Eso no me impide, sin embargo, hacerles algunos comentarios sobre el proceso, en particular en lo referente al reporte de escenarios:

  1. Los escenarios surgieron de la deliberación de un grupo extraordinariamente plural de individuos (vean la lista en la página 73 del reporte). El equipo se reunió en dos ocasiones en Panamá y la discusión siguió por correo electrónico durante varias semanas. El texto final no refleja lo que ninguno de nosotros hubiera escrito en lo individual, sino lo que pudimos construir en conjunto. El reporte tiene por tanto las virtudes y los defectos de los esfuerzos colectivos.
  2. Los escenarios no son predicciones ni recomendaciones. No dicen lo que va a pasar ni lo que debería pasar, sólo lo que podría pasar.  Su objetivo no es modificar directamente políticas o estrategias, sino detonar conversaciones inteligentes sobre el problema de las drogas, lo mismo entre tomadores de decisiones que entre el público en general. Con lograr eso, los que participamos en el equipo de escenarios nos daríamos por bien servidos.
  3. Por decisión grupal, no hay un sólo escenario que sea simplemente una proyección a futuro del statu quo. Varias razones motivaron esa definición: a) la descripción del presente ya está en el reporte análitico y extrapolarlo sin más no hubiera generado un escenario muy interesante, b) a pesar de nuestras diferencias, todos coincidimos en que la situación actual no es sostenible y algo (las instituciones de seguridad, el marco regulatorio de las drogas, el enfoque de las políticas dirigidas al consumo, las estrategias de interdicción, etc) va a  cambiar, por necesidad, en los próximos años, c) un escenario donde todo es cielo o todo es infierno conduce a la complacencia o al fatalismo, no a una conversación racional, y proyectar el presente nos hubiese llevado probablemente a esas alternativas dicotómicas.

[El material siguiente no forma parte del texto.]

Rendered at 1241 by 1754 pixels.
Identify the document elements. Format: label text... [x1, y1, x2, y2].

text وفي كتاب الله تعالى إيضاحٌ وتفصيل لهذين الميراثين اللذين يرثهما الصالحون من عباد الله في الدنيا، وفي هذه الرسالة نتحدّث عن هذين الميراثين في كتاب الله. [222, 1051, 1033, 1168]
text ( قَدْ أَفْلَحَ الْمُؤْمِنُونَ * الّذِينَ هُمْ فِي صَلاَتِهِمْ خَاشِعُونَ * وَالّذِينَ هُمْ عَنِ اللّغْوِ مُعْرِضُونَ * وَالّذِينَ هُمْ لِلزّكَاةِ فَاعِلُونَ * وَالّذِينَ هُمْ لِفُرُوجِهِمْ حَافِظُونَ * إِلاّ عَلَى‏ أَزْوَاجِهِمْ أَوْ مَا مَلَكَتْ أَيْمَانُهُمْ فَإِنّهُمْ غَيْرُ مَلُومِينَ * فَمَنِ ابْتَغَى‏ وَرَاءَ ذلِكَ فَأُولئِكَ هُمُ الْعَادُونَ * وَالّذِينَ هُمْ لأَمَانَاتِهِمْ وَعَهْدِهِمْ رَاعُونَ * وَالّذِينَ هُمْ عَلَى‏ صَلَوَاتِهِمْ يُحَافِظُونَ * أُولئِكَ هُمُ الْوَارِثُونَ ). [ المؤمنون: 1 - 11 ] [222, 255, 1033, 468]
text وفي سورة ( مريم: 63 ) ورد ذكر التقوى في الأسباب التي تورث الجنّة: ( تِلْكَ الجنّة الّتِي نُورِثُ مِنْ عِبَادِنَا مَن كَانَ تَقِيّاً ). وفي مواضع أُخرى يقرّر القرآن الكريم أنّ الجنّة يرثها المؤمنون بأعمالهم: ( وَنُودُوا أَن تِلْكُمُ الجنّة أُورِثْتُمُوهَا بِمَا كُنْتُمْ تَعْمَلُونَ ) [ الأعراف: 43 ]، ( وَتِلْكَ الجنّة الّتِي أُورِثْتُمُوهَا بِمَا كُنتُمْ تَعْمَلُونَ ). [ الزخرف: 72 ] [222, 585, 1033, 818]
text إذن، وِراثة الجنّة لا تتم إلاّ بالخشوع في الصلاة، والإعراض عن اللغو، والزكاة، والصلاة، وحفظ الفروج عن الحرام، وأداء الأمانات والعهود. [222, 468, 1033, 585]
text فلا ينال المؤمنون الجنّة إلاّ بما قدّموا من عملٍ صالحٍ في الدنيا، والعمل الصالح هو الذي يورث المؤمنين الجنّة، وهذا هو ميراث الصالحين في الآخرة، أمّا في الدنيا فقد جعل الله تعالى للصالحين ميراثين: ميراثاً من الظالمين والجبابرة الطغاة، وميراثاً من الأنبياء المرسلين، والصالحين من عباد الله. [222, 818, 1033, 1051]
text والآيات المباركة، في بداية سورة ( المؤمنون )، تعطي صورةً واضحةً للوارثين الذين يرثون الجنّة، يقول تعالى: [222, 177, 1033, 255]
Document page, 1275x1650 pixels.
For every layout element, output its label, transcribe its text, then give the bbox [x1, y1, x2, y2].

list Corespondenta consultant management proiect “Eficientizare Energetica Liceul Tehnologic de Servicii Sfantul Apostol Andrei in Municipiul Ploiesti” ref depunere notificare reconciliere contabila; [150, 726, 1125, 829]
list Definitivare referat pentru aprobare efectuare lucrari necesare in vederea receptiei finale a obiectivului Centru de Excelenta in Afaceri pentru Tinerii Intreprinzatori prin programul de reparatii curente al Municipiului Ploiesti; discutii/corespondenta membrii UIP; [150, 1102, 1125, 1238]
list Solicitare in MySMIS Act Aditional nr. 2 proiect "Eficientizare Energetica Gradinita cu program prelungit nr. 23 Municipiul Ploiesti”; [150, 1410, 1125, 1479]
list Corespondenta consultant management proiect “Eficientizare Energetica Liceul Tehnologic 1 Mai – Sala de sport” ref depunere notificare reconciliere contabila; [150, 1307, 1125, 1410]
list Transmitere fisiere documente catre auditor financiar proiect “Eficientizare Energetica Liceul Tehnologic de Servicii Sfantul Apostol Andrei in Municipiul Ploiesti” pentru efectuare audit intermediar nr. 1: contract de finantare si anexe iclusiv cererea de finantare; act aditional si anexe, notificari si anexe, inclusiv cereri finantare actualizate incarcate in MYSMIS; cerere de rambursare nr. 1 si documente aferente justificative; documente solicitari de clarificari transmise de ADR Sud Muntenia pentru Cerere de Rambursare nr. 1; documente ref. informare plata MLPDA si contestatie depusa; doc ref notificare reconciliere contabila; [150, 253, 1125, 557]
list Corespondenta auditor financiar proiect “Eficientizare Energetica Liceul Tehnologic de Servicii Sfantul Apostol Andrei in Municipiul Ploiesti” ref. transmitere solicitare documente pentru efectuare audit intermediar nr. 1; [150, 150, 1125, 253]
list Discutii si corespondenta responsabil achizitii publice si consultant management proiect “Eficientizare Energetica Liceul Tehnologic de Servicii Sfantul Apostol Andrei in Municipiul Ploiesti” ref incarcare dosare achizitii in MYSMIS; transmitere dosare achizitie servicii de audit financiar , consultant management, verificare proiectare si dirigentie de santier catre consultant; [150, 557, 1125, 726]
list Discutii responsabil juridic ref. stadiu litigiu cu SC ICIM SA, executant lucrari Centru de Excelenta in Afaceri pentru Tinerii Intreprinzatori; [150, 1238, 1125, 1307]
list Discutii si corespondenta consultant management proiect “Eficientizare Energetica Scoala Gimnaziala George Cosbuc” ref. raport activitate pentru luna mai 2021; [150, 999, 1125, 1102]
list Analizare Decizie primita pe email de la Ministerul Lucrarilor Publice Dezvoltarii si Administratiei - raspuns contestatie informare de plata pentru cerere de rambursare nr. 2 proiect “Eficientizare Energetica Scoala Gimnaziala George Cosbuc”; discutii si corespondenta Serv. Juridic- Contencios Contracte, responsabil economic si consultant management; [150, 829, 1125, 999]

  4. La tarea más difícil fue tratar de definir qué es “el problema de las drogas” (o, incluso, si las drogas deben tratarse como problema). Para algunos, el problema es la corrupción y la violencia que producen los mercados ilegales; para otros, el abuso y la dependencia que generan las propias sustancias; para unos más, el problema es el régimen de control de las drogas, no las drogas mismas. La realidad es que no llegamos a un consenso: como resultado, cada escenario parte de una definición distinta.
  5. Los escenarios no son enteramente incompatibles, pero sí representan visiones claramente distintas del futuro. En el primero (Juntos), el motor es la transformación de las instituciones de seguridad y justicia, sin modificar el régimen de control de las drogas. En el segundo (Caminos), se describe un mundo donde sí cambia la legislación en materia de drogas y, a ritmos diferenciados entre drogas y países, las sustancias hoy ilegales pasan a la legalidad. El tercero (Resiliencia) tiene como eje una reorientación masiva de la política de drogas hacia la salud pública y el fortalecimiento comunitario, sin necesariamente pasar por un cambio legal. Por último, el cuarto (Ruptura) es la historia de un hasta aquí dado por algunos países, los cuales abandonarían el combate a las drogas, aún si sus leyes o los tratados internacionales se mantienen intactos.
  6. Yo quería nombres más líricos y menos descriptivos para los escenarios (al último, propuse llamarlo Pase usted), pero no me alcanzó la imaginación ni la elocuencia para convencer a mis compañeros de equipo. Así que quedaron los que quedaron.
  7. Lo mejor del ejercicio fue conocer, trabajar y convivir con personajes extraordinarios, como, entre otros, Antanas Mockus, dos veces alcalde de Bogotá, Rogerio Seabrá, uno de los arquitectos de las unidades de policía pacificadora en Rio de Janeiro, o Francisco Thoumi, un distinguidísimo economista colombiano y una de las mayores autoridades mundiales en el tema de las drogas ilegales. Mi reconocimiento y aprecio a todos ellos. Lo mismo para el equipo de la OEA que hizo posible el proceso y para el grupo de facilitadores que nos ayudó a discutir civilizadamente sobre un tema que genera a menudo más viscera que cabeza.

Pues allí está: lean los reportes, digieran los escenarios y empecemos una conversación racional e inteligente sobre las drogas, que buena falta hace.